What the task asks:
Find the line holding "417 140 490" in the entries below. Give it again exactly, along with every line after it up to and including the line holding "379 346 3117".
*** Data under study Section Begins ***
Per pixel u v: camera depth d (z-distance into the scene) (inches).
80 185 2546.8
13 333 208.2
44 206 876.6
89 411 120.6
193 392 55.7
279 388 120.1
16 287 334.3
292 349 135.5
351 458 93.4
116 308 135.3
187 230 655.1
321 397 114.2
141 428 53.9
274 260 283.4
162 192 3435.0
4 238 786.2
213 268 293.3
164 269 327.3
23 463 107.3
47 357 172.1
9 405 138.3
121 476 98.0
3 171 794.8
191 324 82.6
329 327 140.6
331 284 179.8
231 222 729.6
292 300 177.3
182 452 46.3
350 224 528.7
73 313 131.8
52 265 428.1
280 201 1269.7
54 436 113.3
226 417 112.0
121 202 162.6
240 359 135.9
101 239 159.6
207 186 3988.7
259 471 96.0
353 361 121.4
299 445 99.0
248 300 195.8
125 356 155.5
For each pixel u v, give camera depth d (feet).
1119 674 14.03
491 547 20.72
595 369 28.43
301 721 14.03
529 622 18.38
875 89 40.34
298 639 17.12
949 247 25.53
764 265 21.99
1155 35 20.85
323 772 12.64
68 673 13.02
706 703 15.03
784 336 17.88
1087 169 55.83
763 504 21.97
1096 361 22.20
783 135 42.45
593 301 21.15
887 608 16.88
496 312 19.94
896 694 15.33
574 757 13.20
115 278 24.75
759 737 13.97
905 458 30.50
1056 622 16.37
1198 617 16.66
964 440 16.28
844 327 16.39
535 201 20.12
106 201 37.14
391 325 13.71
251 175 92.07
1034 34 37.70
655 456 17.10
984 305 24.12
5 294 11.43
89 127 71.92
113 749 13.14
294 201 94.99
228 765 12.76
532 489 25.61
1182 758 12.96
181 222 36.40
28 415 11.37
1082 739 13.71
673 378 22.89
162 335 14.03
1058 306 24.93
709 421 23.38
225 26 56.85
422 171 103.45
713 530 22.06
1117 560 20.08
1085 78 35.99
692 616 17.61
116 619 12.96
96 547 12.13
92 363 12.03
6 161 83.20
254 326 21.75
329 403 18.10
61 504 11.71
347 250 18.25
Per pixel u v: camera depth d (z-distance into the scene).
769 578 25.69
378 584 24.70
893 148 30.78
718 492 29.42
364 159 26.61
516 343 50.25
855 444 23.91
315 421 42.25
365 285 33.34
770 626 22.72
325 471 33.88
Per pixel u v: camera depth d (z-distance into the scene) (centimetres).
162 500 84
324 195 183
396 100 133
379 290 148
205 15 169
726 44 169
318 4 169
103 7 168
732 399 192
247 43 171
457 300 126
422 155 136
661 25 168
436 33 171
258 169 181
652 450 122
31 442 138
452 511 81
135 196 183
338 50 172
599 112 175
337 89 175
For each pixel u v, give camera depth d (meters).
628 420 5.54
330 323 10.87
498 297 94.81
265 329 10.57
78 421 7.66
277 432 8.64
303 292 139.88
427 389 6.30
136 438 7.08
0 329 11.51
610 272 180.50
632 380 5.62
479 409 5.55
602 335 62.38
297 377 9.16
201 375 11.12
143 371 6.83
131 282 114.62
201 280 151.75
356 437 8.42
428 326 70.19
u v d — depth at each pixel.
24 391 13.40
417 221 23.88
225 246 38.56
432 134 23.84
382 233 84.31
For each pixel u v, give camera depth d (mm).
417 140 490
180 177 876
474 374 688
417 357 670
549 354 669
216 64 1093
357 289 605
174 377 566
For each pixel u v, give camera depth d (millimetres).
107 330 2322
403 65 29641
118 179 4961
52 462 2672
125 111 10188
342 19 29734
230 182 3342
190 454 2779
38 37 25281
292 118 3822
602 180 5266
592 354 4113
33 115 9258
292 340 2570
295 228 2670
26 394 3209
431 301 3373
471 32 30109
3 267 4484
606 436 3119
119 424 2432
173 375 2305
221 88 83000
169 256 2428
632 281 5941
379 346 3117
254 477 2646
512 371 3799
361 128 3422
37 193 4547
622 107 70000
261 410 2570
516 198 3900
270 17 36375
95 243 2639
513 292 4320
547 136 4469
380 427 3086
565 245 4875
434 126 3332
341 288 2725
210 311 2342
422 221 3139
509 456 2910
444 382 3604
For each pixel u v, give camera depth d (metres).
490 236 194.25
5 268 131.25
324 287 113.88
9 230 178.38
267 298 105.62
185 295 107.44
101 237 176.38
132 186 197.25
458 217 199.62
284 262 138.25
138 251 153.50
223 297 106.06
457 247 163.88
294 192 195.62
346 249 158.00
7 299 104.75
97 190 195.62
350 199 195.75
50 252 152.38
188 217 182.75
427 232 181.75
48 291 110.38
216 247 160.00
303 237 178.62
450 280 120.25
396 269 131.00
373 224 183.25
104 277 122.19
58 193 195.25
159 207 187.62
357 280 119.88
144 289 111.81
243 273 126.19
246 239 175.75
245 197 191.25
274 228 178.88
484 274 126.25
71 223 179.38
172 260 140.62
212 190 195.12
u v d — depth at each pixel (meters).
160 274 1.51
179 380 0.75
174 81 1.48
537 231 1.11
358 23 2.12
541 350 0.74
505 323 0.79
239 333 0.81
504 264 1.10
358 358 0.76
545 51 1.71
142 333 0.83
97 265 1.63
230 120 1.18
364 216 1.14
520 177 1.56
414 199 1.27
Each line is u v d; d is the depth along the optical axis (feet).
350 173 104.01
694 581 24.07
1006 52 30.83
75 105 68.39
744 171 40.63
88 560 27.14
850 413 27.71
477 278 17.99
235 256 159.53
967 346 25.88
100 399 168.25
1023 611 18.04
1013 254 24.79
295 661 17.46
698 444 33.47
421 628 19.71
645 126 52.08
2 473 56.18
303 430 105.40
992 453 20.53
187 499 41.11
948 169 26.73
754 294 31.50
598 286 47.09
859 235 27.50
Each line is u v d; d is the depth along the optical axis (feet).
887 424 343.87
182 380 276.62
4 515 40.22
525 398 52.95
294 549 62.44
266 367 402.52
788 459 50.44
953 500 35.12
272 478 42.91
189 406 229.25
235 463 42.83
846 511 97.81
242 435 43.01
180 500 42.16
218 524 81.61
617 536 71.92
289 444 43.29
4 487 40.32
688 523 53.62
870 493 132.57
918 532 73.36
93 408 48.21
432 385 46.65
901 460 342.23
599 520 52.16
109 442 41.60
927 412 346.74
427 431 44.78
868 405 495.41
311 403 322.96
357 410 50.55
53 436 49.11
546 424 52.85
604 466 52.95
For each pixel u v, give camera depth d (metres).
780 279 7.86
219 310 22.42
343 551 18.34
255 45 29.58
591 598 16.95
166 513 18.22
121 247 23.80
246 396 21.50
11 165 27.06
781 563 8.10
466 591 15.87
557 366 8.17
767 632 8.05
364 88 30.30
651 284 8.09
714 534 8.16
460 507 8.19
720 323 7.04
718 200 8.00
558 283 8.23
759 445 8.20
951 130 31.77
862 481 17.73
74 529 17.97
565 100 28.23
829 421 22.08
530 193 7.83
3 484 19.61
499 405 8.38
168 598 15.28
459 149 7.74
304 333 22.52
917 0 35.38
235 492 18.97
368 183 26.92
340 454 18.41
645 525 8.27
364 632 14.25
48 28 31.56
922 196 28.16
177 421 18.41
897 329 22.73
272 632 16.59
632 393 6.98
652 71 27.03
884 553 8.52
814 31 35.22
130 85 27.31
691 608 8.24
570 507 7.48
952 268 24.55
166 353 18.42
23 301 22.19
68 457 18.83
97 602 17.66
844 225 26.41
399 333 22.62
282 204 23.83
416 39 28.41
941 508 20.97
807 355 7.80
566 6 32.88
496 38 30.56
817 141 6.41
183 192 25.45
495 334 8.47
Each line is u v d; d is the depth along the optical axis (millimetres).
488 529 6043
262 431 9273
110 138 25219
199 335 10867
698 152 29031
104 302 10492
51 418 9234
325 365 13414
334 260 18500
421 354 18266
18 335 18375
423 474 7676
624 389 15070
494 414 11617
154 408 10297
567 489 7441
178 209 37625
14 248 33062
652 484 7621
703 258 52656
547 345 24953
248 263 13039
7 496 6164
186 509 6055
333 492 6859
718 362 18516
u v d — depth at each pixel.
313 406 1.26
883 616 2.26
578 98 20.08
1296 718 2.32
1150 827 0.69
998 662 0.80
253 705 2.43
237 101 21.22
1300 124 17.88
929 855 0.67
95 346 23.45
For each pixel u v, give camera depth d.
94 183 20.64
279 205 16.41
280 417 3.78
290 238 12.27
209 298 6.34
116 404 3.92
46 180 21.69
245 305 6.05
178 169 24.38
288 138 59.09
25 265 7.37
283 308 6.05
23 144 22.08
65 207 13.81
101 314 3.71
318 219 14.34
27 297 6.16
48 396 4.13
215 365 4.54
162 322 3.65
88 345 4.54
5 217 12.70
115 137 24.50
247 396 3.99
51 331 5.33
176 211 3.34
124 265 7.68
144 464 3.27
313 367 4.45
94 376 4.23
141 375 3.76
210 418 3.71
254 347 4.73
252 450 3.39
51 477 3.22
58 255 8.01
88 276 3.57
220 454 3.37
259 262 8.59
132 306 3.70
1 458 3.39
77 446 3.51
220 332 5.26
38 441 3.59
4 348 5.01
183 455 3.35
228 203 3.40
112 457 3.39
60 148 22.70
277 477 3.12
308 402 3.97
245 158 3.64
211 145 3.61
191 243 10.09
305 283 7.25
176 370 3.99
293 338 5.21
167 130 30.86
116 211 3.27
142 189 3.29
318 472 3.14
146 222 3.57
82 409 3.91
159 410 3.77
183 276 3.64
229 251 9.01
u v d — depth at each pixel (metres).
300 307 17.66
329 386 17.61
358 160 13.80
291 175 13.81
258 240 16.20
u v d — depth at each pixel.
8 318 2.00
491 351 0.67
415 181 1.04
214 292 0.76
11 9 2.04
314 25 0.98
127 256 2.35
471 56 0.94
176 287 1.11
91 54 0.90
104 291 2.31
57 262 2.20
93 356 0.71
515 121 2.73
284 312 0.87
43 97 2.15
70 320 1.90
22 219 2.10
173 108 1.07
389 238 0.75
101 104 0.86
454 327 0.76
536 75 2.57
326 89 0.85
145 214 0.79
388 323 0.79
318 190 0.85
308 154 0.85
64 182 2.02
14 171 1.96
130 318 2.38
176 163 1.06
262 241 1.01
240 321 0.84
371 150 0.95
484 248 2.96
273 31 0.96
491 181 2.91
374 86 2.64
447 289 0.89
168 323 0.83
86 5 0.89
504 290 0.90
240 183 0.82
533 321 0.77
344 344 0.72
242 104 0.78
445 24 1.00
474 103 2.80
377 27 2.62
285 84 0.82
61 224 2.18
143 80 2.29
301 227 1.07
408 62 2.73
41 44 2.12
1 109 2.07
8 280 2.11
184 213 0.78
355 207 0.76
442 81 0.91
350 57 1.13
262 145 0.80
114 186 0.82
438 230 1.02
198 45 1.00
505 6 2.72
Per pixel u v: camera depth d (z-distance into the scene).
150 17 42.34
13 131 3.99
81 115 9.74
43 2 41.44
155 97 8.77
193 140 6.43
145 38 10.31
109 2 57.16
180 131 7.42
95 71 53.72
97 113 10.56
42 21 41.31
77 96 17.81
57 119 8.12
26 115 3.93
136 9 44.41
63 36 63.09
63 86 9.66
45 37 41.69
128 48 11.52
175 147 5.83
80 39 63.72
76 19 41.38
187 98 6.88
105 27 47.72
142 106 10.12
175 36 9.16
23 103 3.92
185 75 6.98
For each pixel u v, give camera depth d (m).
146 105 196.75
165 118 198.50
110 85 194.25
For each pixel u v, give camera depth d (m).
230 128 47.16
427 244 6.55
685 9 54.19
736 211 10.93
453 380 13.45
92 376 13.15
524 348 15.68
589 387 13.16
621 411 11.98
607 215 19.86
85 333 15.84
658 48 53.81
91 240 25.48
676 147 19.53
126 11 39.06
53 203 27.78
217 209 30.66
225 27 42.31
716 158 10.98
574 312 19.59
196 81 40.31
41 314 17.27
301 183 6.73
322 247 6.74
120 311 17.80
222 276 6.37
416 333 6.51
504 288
*** Data under study Section Ends ***
Solution to the problem:
417 140 490
180 177 876
474 374 688
417 357 670
549 354 669
216 64 1093
357 289 605
174 377 566
For each pixel u v, give camera depth d (millimetres).
107 330 2322
403 65 29641
118 179 4961
52 462 2672
125 111 10188
342 19 29734
230 182 3342
190 454 2779
38 37 25281
292 118 3822
602 180 5266
592 354 4113
33 115 9258
292 340 2570
295 228 2670
26 394 3209
431 301 3373
471 32 30109
3 267 4484
606 436 3119
119 424 2432
173 375 2305
221 88 83000
169 256 2428
632 281 5941
379 346 3117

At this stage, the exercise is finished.